I was rumored a trucker. That is my near future. The open road never shined with such promise. You can only drive through Nebraska naked, though. I will be in New York several times sooner than you think. It’s fairly obvious that won’t matter.
Why do we call things classified and then put them in the newspaper?
Some things just aren’t meant to be difficult and cryptic. My whole life is staring me in the face, and it isn’t just flashes. They are hard looks, some as disturbing as dreams. She is back from China, and if I’m lucky, no one will see me. I will slip in and out, getting a falafel wrap in the meantime. Cuties used to hand me the bags, and I’d sit on the lawn. I was their boss elsewhere, and they said flattering things and looked on with hope and respect, vacant significant others never far away. I left and they didn’t know how to find me for letters. They deserve recommendation, but I had to save myself. I never wanted the chips, but sometimes I got a good cookie. It has been forever. I don’t remember anything.

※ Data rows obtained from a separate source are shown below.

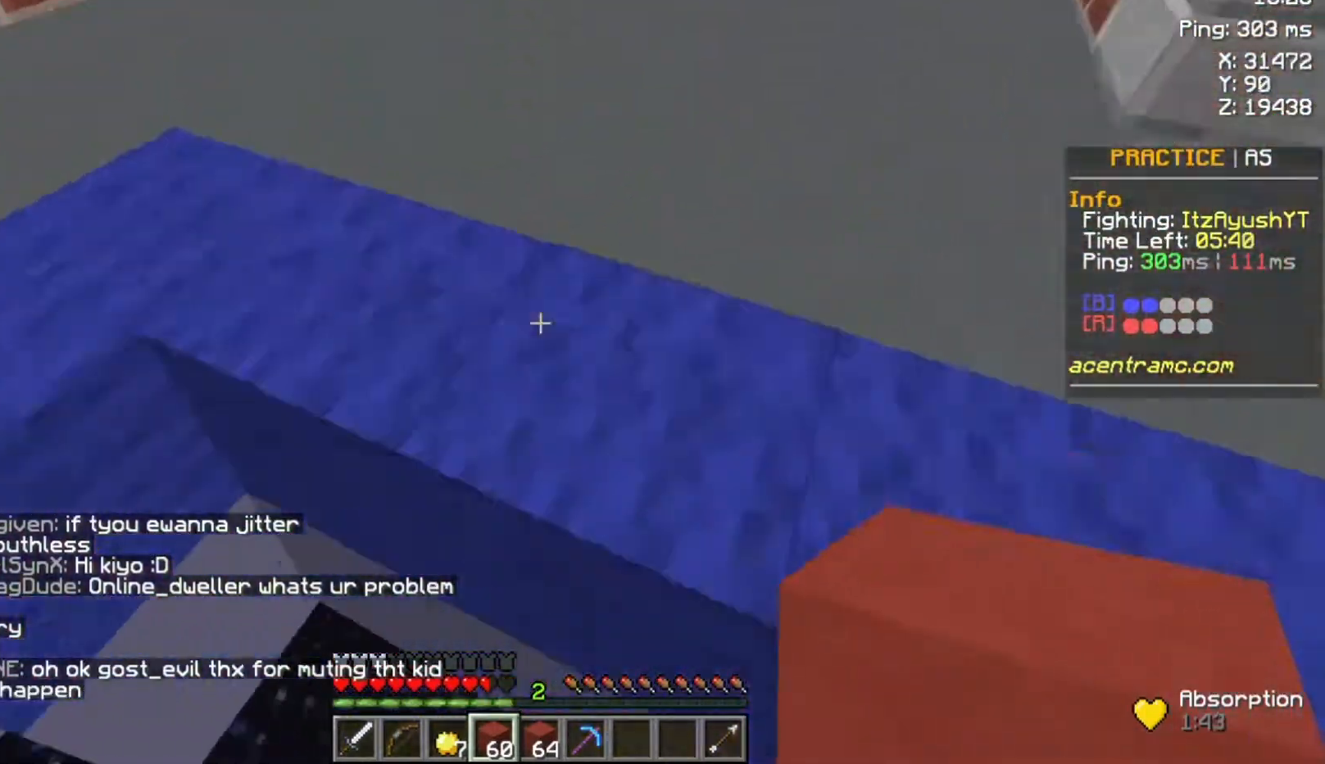
{"keys": ["w"], "mouse": [], "events": [[367, "w", "down"]]}
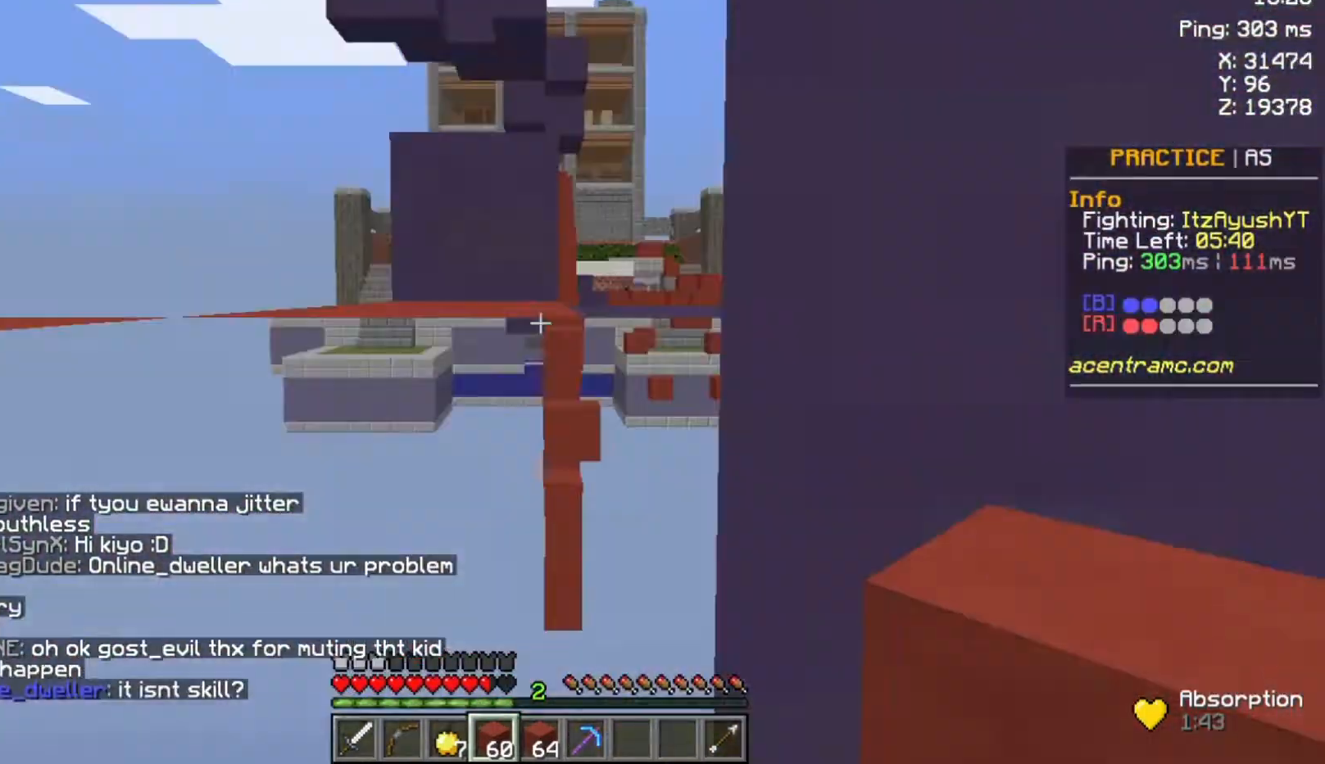
{"keys": [], "mouse": ["right"], "events": [[267, "w", "up"], [400, "mouse_right", "down"]]}
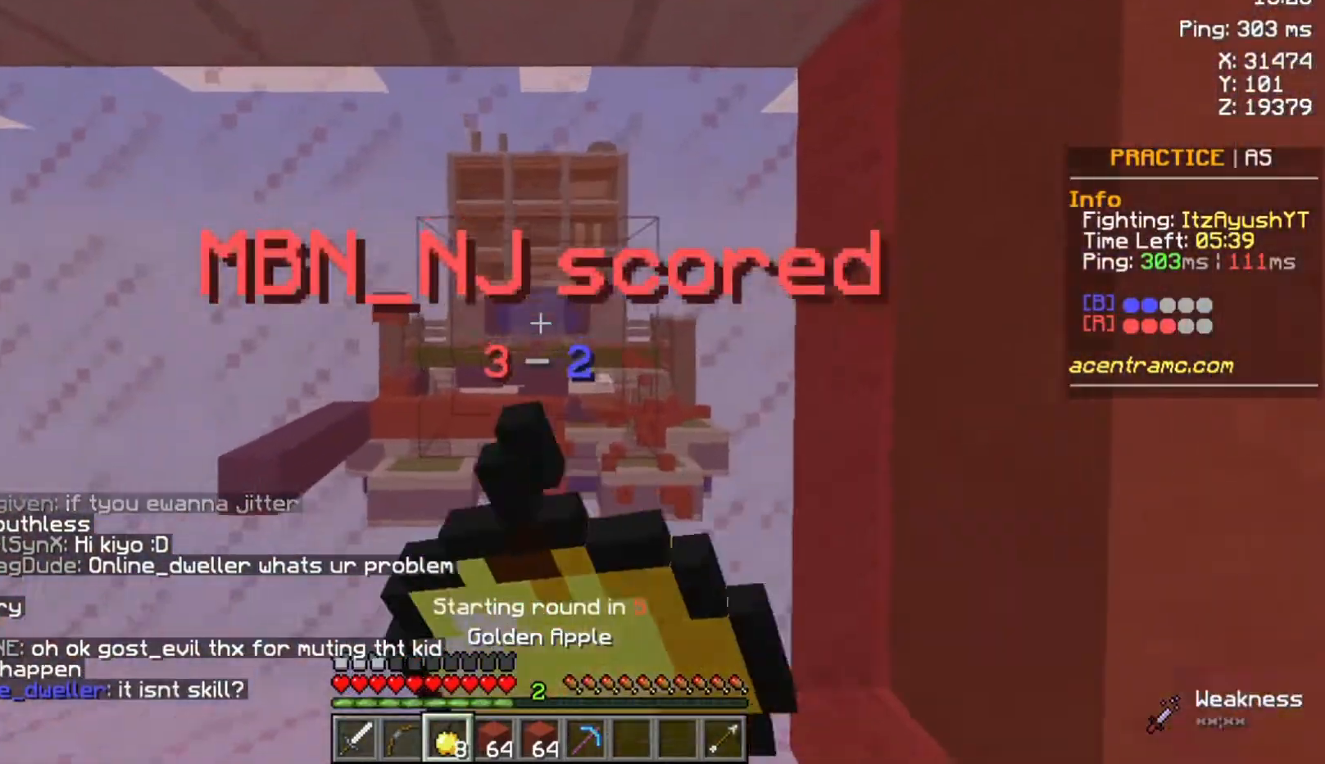
{"keys": ["w"], "mouse": ["right"], "events": [[33, "w", "down"]]}
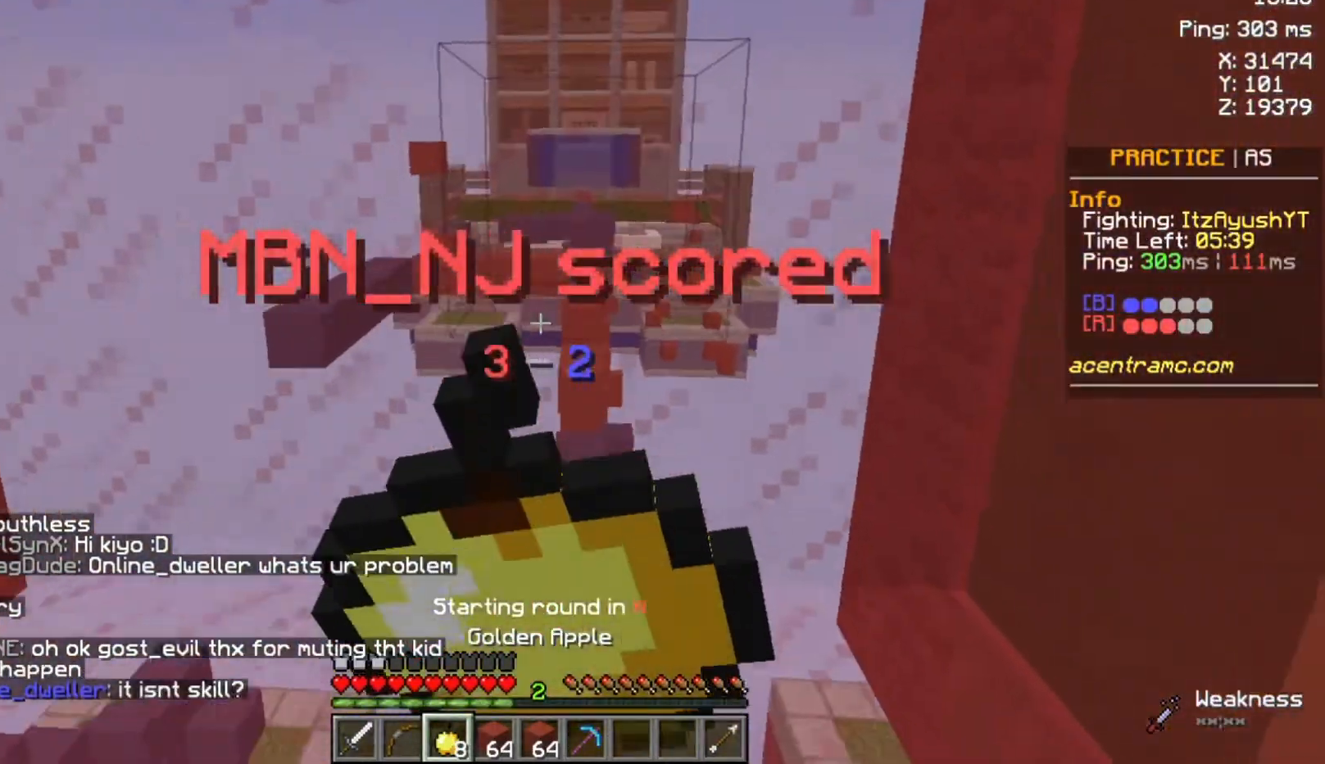
{"keys": ["w"], "mouse": ["right"], "events": []}
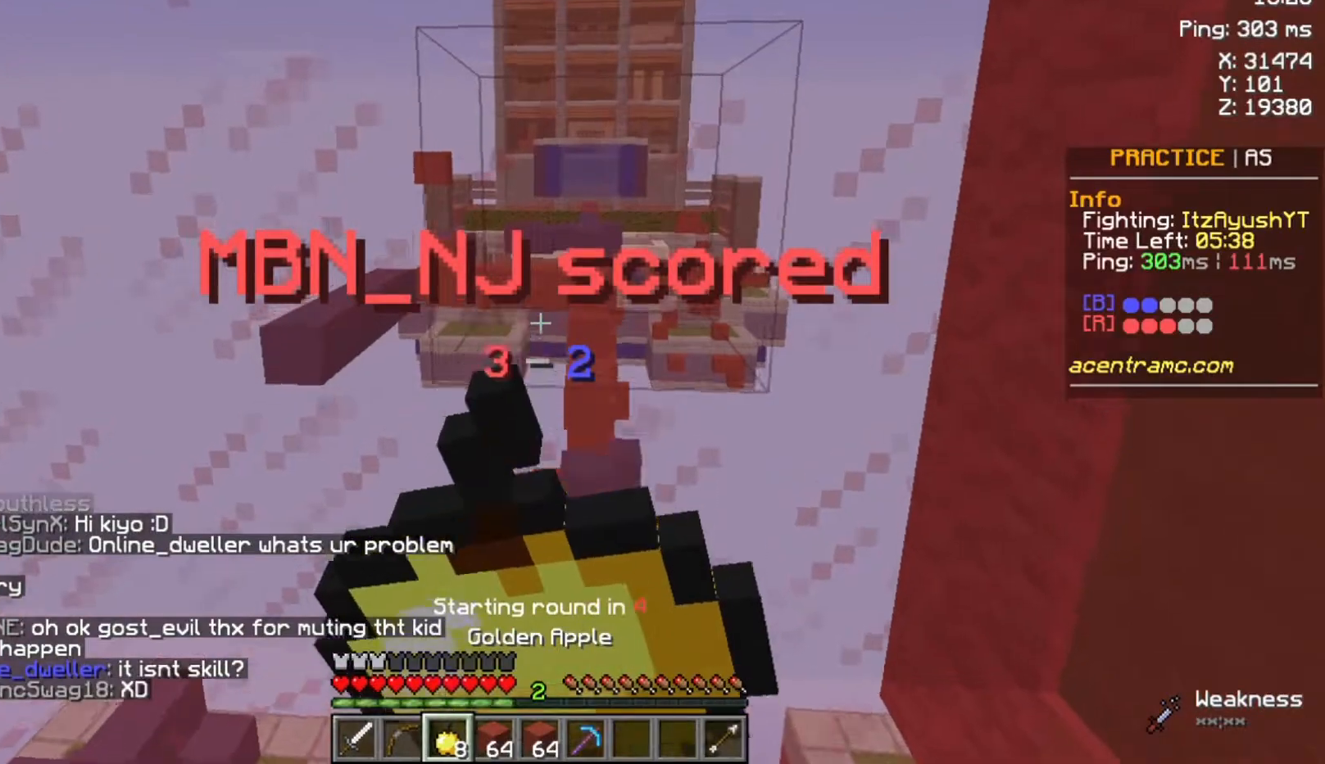
{"keys": ["w"], "mouse": ["right"], "events": []}
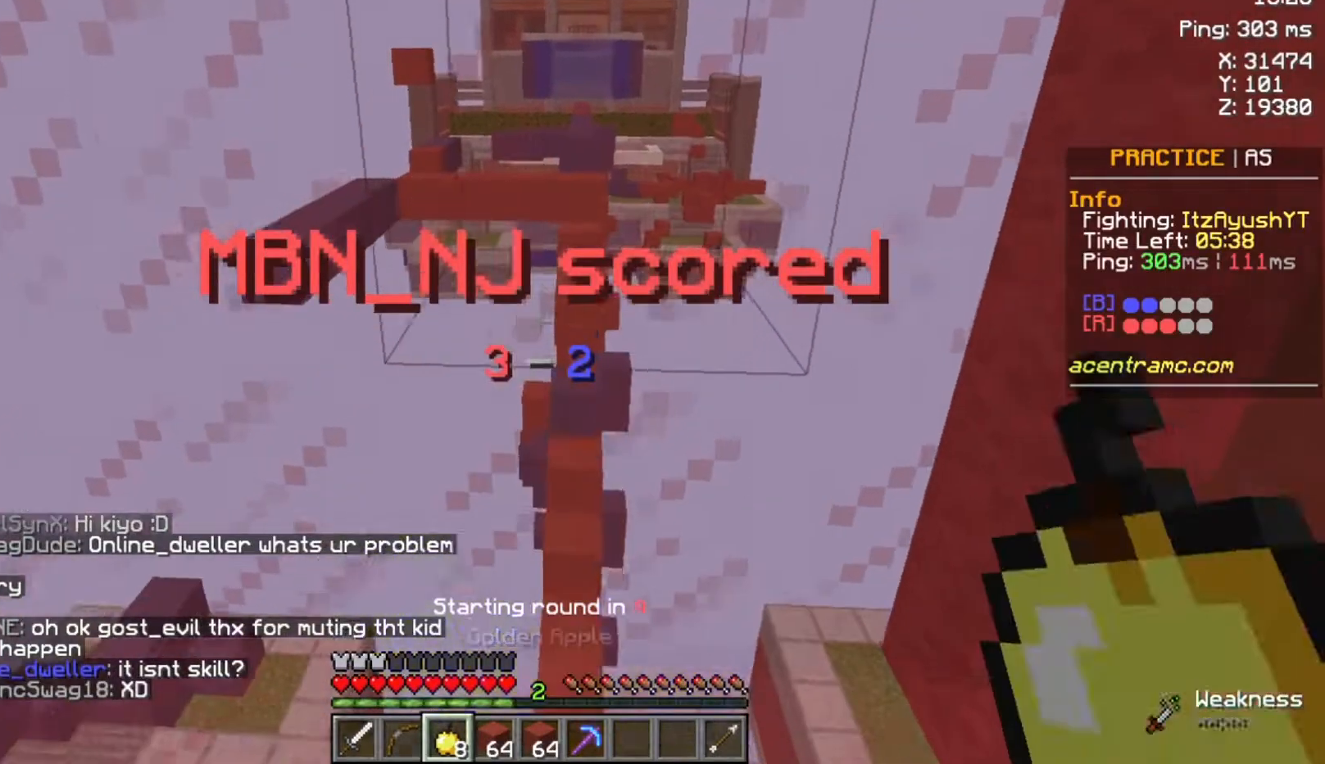
{"keys": ["w"], "mouse": [], "events": [[333, "mouse_right", "up"]]}
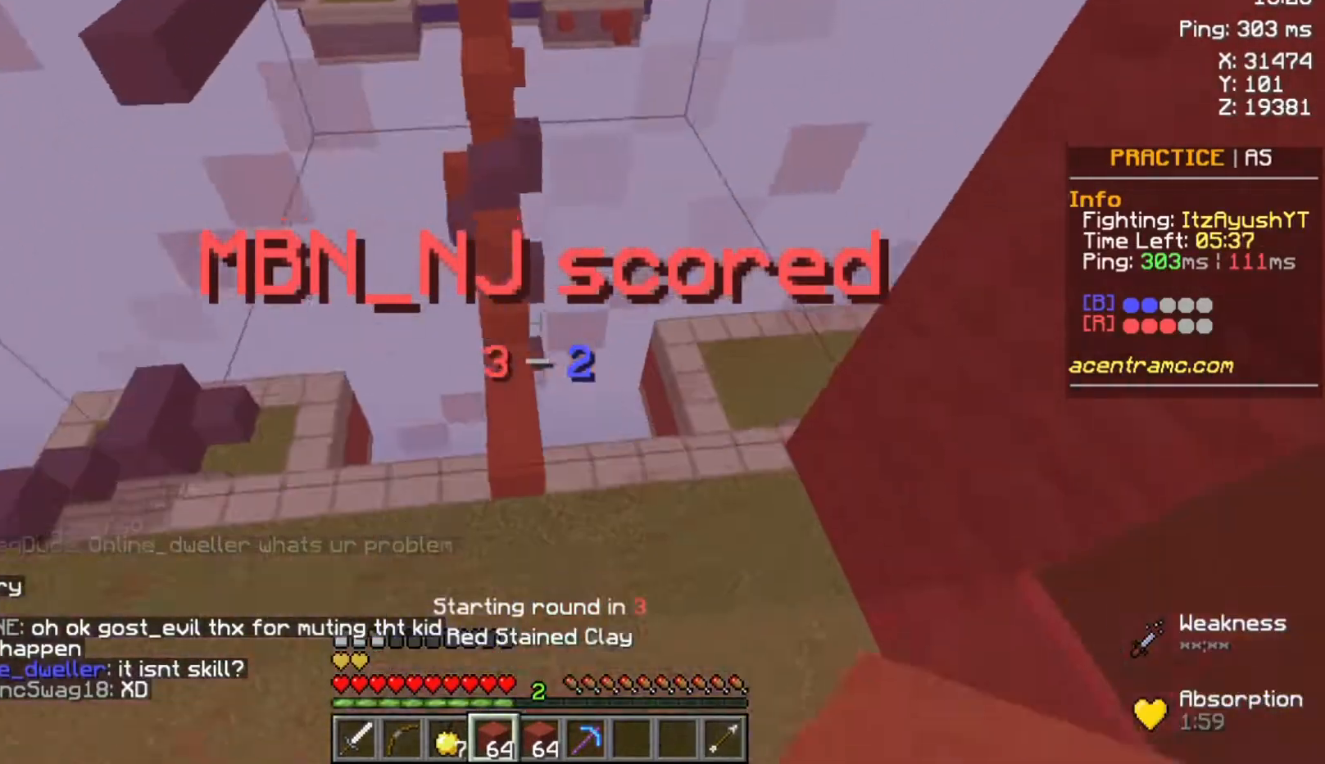
{"keys": ["space", "w"], "mouse": [], "events": [[67, "space", "down"], [133, "w", "up"], [167, "w", "down"]]}
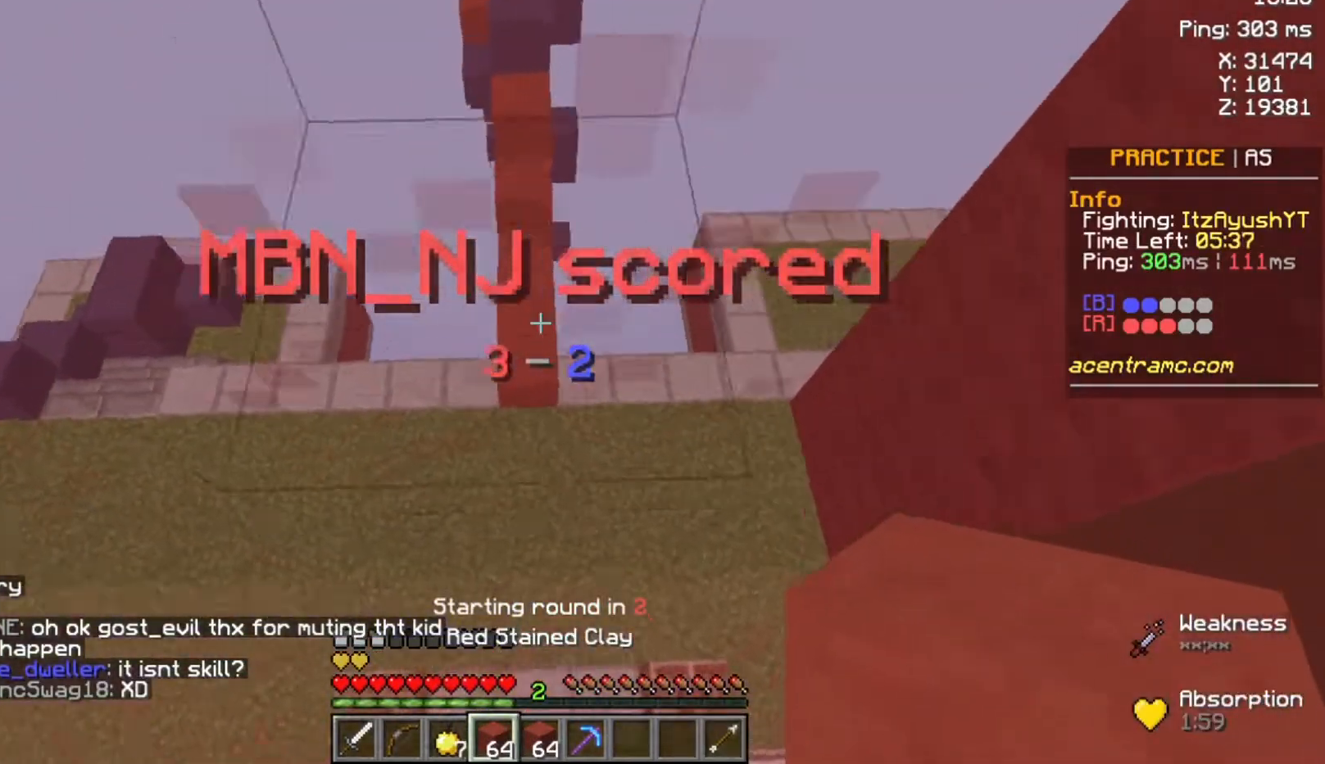
{"keys": ["space", "w"], "mouse": [], "events": []}
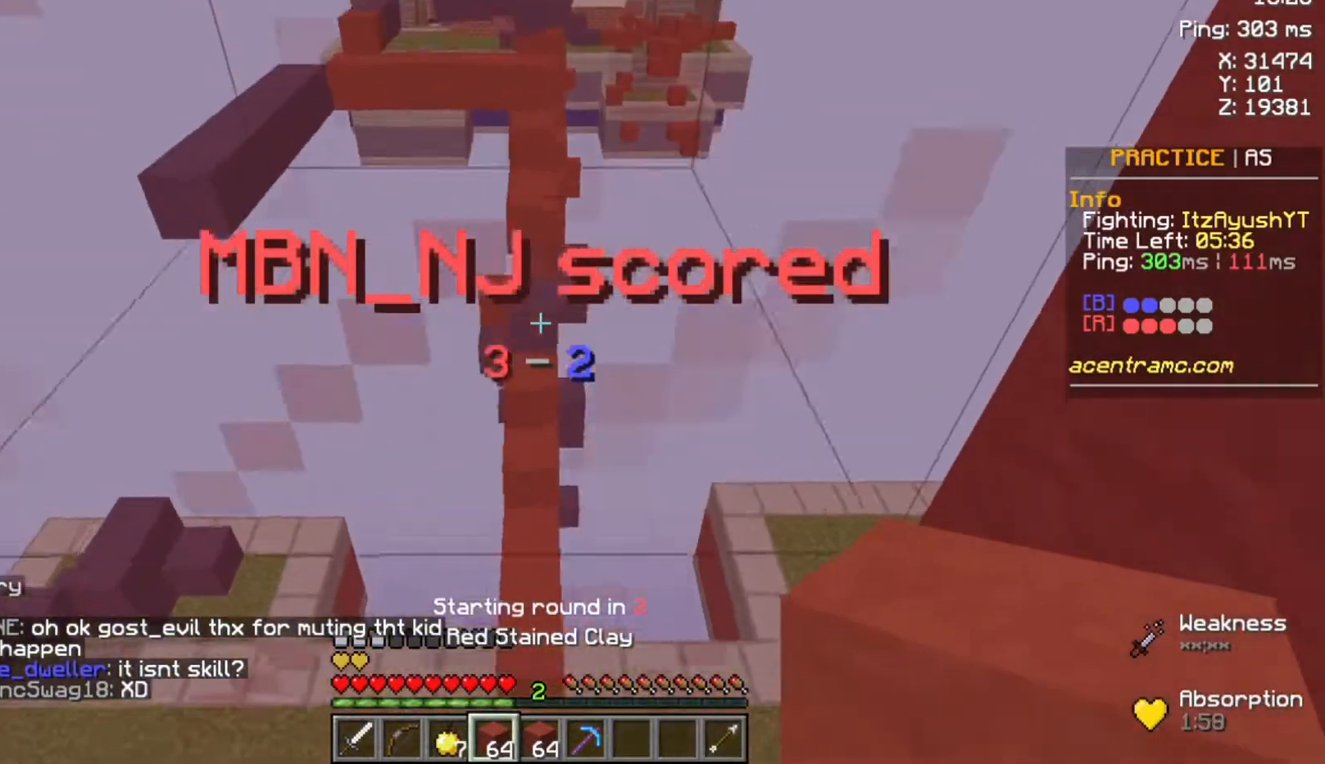
{"keys": ["space", "w"], "mouse": [], "events": []}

I look in the mirror a lot. Are you surprised when you do? I’ve had to talk about quitting, but there isn’t a patch for eyes.
I bought more ways to display my ideas. They were cheap, and I feel inspired. I also feel alone. The road will do that. So will everyone.
I was going to out myself as an old Russian man. You beat me to it. I made unappreciated sacrifices, and I’m trying to forget why.
Most of all, I should not have promised to work on bringing sexy back. Sexy is the least of our problems. Before we focus on the reinstatement of personal definitions of all things erotic, lovely, charming, or sane, I’d recommend considering other elements lacking. Despite my exuberant oversight, mistakes do not define my life or work. There are rainbows on rooftops worth seeing instead.
I wrote home once. I won’t anymore. I don’t wait there. I have to keep going. I am afraid of falling one direction and things that run so loudly I can hear them. It could sound one way, but I usually mean it another. I couldn’t make it up if I tried, and I couldn’t live any other way than as myself. The seven is here, and I hope we all believe in more than words as resolutions.